Handling Long Contexts
Master the operational side of multi-thousand token prompts, including batching and context management.
Handling Long Contexts
Claude 3.5 Sonnet supports up to 200,000 tokens. To put that in perspective, that's over 400 pages of text. While this opens up massive RAG possibilities, it also presents new challenges.
When to Use Long Context RAG
- Legal Discovery: Loading 50 contracts into a single prompt for cross-comparison.
- Deep Code Analysis: Ingesting an entire repository to find a bug.
- Historical Summarization: Analyzing a decade of quarterly reports in one go.
Operational Challenges
1. Latency
A 100k token prompt can take 20-30 seconds to process (Time to First Token). This makes it unsuitable for "Interactive Chat" but perfect for "Analytical Reports."
2. Context Caching (Critical)
Anthropic's Prompt Caching allows you to "save" the first 100k tokens of a prompt and only pay/wait for the new additions.
- Setup: Mark the
contextblock with acache_controlflag. - Benefit: Up to 90% cheaper and 10x faster for repeated queries.
3. Context Window Saturation
If you fill the window to 90% capacity, the model's reasoning accuracy may dip. Target 50-70% occupancy for mission-critical tasks.
Best Practices for Long Prompts
- Structure Clearly: Use Headers, Page Numbers, and ID tags.
- Summarize Chunks: If you have 500 documents, don't send all of them. Send the top 50 in full and summaries of the rest.
- Chunked Generation: If you need to summarize 200k tokens, don't ask for one summary. Use a "sliding window" or "hierarchical" summarization approach.

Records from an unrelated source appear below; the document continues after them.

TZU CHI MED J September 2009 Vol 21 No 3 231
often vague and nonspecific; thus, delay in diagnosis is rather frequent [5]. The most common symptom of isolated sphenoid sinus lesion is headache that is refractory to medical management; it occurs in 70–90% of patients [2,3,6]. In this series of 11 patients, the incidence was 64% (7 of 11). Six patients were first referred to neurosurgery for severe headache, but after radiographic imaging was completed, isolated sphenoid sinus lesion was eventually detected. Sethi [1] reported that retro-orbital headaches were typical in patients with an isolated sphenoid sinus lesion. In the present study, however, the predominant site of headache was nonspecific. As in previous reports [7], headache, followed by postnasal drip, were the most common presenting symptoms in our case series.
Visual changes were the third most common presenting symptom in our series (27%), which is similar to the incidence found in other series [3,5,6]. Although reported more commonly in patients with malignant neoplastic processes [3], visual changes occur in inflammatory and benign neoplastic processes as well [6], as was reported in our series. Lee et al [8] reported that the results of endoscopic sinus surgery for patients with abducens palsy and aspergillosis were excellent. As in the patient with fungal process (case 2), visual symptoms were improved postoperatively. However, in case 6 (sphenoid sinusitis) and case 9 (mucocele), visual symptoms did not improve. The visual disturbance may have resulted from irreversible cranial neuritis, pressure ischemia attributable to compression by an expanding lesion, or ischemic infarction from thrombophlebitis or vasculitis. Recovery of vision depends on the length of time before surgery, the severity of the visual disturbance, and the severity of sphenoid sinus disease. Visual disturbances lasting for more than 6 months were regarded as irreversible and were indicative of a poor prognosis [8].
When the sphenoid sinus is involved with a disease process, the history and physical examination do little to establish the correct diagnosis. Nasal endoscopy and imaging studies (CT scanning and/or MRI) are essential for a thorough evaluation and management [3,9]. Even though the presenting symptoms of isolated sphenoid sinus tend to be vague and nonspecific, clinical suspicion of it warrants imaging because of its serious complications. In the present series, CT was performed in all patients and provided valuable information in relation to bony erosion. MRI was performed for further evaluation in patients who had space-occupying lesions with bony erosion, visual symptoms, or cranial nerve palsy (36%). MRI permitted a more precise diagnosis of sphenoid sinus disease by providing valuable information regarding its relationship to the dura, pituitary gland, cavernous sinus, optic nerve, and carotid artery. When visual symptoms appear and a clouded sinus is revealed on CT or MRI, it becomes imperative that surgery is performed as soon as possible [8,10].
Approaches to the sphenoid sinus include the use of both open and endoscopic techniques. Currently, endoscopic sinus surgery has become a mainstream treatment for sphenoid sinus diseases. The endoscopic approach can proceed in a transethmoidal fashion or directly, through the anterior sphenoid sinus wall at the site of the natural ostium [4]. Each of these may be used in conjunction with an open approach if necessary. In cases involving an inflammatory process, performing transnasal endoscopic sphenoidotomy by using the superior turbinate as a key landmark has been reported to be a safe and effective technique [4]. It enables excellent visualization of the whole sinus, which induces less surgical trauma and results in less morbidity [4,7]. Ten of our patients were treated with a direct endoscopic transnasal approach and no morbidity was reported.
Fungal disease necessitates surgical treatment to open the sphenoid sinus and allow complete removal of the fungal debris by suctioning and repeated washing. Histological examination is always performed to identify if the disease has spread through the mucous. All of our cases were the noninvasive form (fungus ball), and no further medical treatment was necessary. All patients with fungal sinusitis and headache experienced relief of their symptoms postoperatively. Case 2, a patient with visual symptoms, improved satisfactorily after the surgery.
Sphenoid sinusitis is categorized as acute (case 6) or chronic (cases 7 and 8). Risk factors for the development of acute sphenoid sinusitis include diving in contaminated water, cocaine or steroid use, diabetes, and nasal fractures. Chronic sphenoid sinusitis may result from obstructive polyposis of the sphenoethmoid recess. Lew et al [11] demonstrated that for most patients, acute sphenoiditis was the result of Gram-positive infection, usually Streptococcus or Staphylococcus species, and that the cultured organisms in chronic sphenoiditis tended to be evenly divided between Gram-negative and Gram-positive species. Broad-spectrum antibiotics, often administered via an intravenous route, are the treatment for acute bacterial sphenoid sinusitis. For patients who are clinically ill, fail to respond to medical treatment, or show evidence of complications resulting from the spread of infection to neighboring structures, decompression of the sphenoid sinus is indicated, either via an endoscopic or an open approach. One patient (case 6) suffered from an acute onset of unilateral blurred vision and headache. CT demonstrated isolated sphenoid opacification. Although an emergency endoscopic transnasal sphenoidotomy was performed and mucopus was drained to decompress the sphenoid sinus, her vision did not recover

Implementation Example: Mapping large files
{
"system": "Analyze the following documentation repository.",
"messages": [
{
"role": "user",
"content": [
{
"type": "text",
"text": "File: main.py\n(10,000 lines of code...)",
"cache_control": {"type": "ephemeral"}
},
{"role": "user", "content": "Where is the auth logic?"}
]
}
]
}
Exercises
- Calculate the token count of your favorite book. Would it fit in Claude's window?
- How does "Prompt Caching" change the ROI (Return on Investment) of a RAG system?
- What is a "Map-Reduce" strategy for summarization?